▶ [RECORDS FOR THIS TASK]
══════════

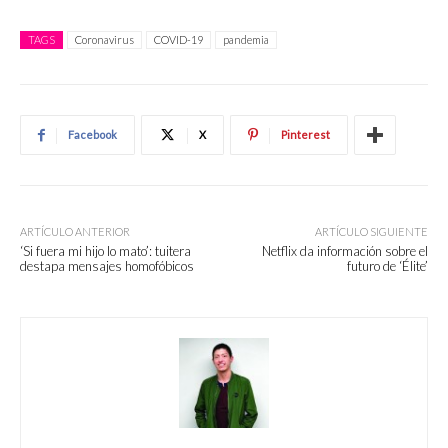
TAGS
Coronavirus
COVID-19
pandemia
Facebook
X
Pinterest
ARTÍCULO ANTERIOR
ARTÍCULO SIGUIENTE
‘Si fuera mi hijo lo mato’: tuitera
Netflix da información sobre el
destapa mensajes homofóbicos
futuro de ‘Élite’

══════════

▶ [AIM OF THE TASK]
Every entry above needs to be retyped exactly; drop the pictures.

▶ [RESULT OF THIS EXERCISE]
TAGS
Coronavirus
COVID-19
pandemia
Facebook
X
Pinterest
ARTÍCULO ANTERIOR
ARTÍCULO SIGUIENTE
‘Si fuera mi hijo lo mato’: tuitera
Netflix da información sobre el
destapa mensajes homofóbicos
futuro de ‘Élite’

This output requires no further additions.